Пальмы, окаймляющие атолл, стонали и изгибались под могучими дланями ветра. Ветер трепал зеленые шевелюры, раскачивал серые шершавые стволы, и играл на них, как на арфе, свою странную мелодию. Высокие океанские валы накатывали на полоску берега и перекатывались через него, обрушивая тонны воды в бурлящую, как пароходный котёл, лагуну. От их ударов остров сотрясался до основания, а хлопья пены взлетали, казалось, до самых облаков.
У одной из пальм стоял человек. Руки обхватили лоснящийся от влаги ствол, голова безвольно свесилась на грудь.

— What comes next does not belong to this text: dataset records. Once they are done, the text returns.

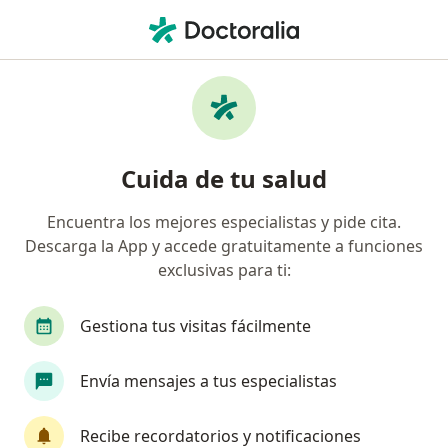
Men
Angustia • Santa Fe de Antioquia, Antioquia
Filtros
• 1
Mapa
Especialistas en Angustia en Santa Fe de
Cuida de tu salud
Antioquia
Encuentra los mejores especialistas y pide cita.
Descarga la App y accede gratuitamente a funciones
¿Qué especialidad estás buscando?
exclusivas para ti:
Psicólogo
Gestiona tus visitas fácilmente
Envía mensajes a tus especialistas
Recibe recordatorios y notificaciones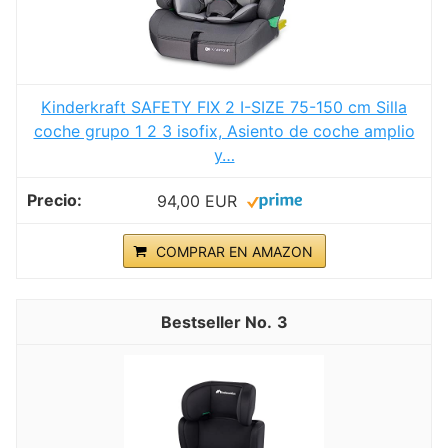
Kinderkraft SAFETY FIX 2 I-SIZE 75-150 cm Silla
coche grupo 1 2 3 isofix, Asiento de coche amplio
y…
94,00 EUR
COMPRAR EN AMAZON
3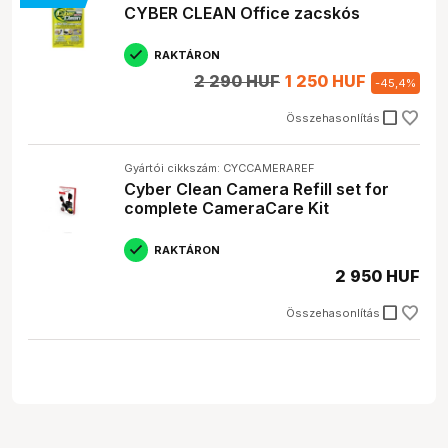
CYBER CLEAN Office zacskós
RAKTÁRON
2 290 HUF
1 250 HUF
-
45,4
%
check_box_outline_blank
Összehasonlítás
Gyártói cikkszám: CYCCAMERAREF
Cyber Clean Camera Refill set for
complete CameraCare Kit
RAKTÁRON
2 950 HUF
check_box_outline_blank
Összehasonlítás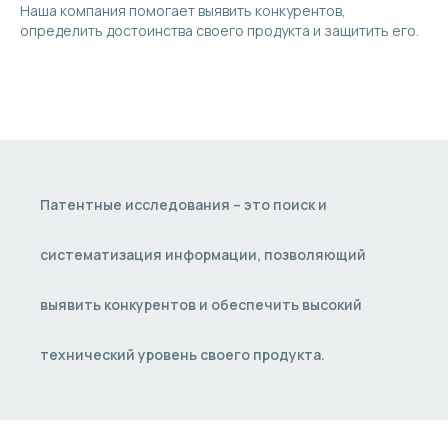
Наша компания помогает выявить конкурентов,
определить достоинства своего продукта и защитить его.
Патентные исследования – это поиск и
систематизация информации, позволяющий
выявить конкурентов и обеспечить высокий
технический уровень своего продукта.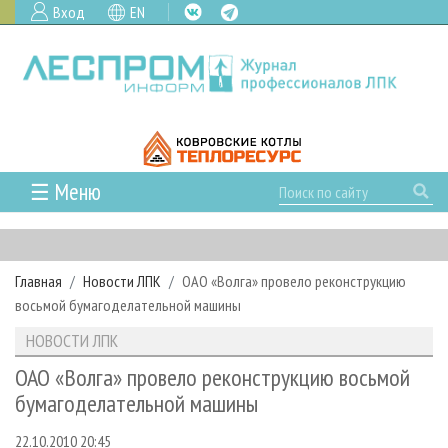
Вход
EN
☰ Меню
ГЛАВНАЯ
РУБРИКИ И ТЕМЫ
Главная
Новости ЛПК
ОАО «Волга» провело реконструкцию
РУБРИКИ ЖУРНАЛА
НОВОСТИ
восьмой бумагоделательной машины
ЛЕСНОЕ ХОЗЯЙСТВО
КАЛЕНДАРЬ СОБЫТИЙ
ПРОЕКТЫ ЛПИ
НОВОСТИ ЛПК
ЛЕСОЗАГОТОВКА
НОВОСТИ ЛПК
АНАЛИТИКА
АРХИВ
ОАО «Волга» провело реконструкцию восьмой
ЛЕСОПИЛЕНИЕ
НОВОСТИ ЖУРНАЛА
ПРЕДПРИЯТИЯ ЛПК
АРХИВ ЖУРНАЛОВ
бумагоделательной машины
О ЖУРНАЛЕ
ДЕРЕВООБРАБОТКА
НОВОСТИ КОМПАНИЙ
ЛЕСНЫЕ РЕГИОНЫ РОССИИ
СТАТЬИ
ПОДПИСКА
РЕКЛАМОДАТЕЛЯМ
22.10.2010 20:45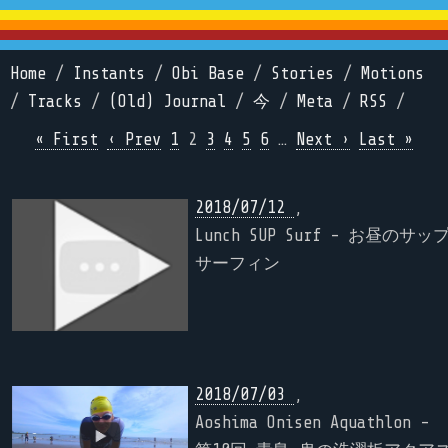
Home
/
Instants
/
Obi Base
/
Stories
/
Motions
/
Tracks
/
(Old) Journal
/
今
/
Meta
/
RSS
/
« First
‹ Prev
1
2
3
4
5
6
…
Next ›
Last »
2018/07/12
,
Lunch SUP Surf - お昼のサッ
サーフィン
2018/07/03
,
Aoshima Onisen Aquathlon -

Черные длинные волосы, кое-где тронутые сединой, трепетали на ветру, подобно истерзанному в лохмотья знамени. Вздувшаяся парусиновая рубаха напоминала развернутый парус. К босым ступням, припорошенным влажным песком, уже подбирались голодные крабы. Человек, возможно, был мертв, и не падал лишь потому, что был прикручен к дереву толстой, посеревшей от времени веревкой.
Внезапно, в момент наибольшего неистовства бури он медленно поднял пылающий безумием взгляд к небу. Там, в немыслимой высоте, кружились подхваченные ветром обрывки парусов его брига. Того самого, что час назад отплыл от берега в лазурный восход. Того самого, что увёз на борту взбунтовавшуюся команду, что вышвырнула на этот жалкий атолл своего господина.
Человек прищурил глаза, увидел в бешеной круговерти облаков черную тряпицу, и хрипло расхохотался. Волею злого рока его шейный платок послужил негодяям символом бесчинства и вседозволенности. Атласный галстук взмыл на нок-рею, а самого его высадили на этом пустынном острове на съедение прибрежным крабам. И тогда он проклял бунтовщиков, проклял страшно и яростно. Его слова потонули в раскатах грома, слепящие молнии повергли смутьянов в ужас. С перекошенными от страха бледными лицами грозили они ему, потрясая кинжалами и выкрикивая ругательства, затем отступили под его горящим взглядом, как шакалы от раненого, но все еще опасного льва.
Обречённый на смерть долго наблюдал за тем, как бриг борется с волнами, пытаясь отойти подальше от рокового берега. Он завопил от восторга, когда с оглушающим треском переломилась грот-мачта, на которой не успели зарифовать паруса. Бесформенной кучей дерева, канатов и парусины она обрушилась в море, увлекая за собой уцепившихся за ванты матросов. По иронии судьбы капитану предстояло пережить тех, кто приговорил его к смерти. Корабль накренился на правый борт, и команда в отчаянье рубила снасти, пытаясь избавиться от обломков мачты. Но было поздно. Бриг развернуло бортом к волне, подбросило, словно щепку, и ударило со страшной силой о риф. Треск ломающихся шпангоутов на миг заглушил рокот волн и вой ветра.
И тогда капитану стало страшно. Что-то похожее на раскаяние зародилось где-то внутри, под ребрами, и сжало сердце ледяной дланью. Он попытался сотворить молитву и вдруг с ужасом понял, что не может вспомнить ни единой строчки. Чей-то яростный хохот рокотал в ушах, пугал и не давал сосредоточиться. Усилился ветер. Он бил по глазам тугой плетью и рвал на груди рубаху. Морские волны громоздились на берег и окатывали с головы до ног ледяной водою. Сплетались в клубок молнии над головой.
И вдруг резко накатила тишина. Вокруг по-прежнему бесновался океан, и волны вздымались ввысь полупрозрачными стенами. Но ни единая капля не проникала в круг, где стоял привязанный к дереву человек. Ни малейшее дуновение ветерка не тревожило тяжёлый, перенасыщенный электричеством воздух. Капитан погибшего брига поднял взгляд к небу и взглянул в око бури. Кусочек сини и маленькое облачко там, на недоступной ветрам высоте. Синяя радужка и белый зрачок… Глаз Бога смотрел с укоризной. Первые слова молитвы, сорвавшиеся с губ обреченного, потонули в шуме ветра. Бог отвёл взгляд, и огромный вал, оторвав свою жертву от ствола, с торжествующим рёвом унёс её в открытое море.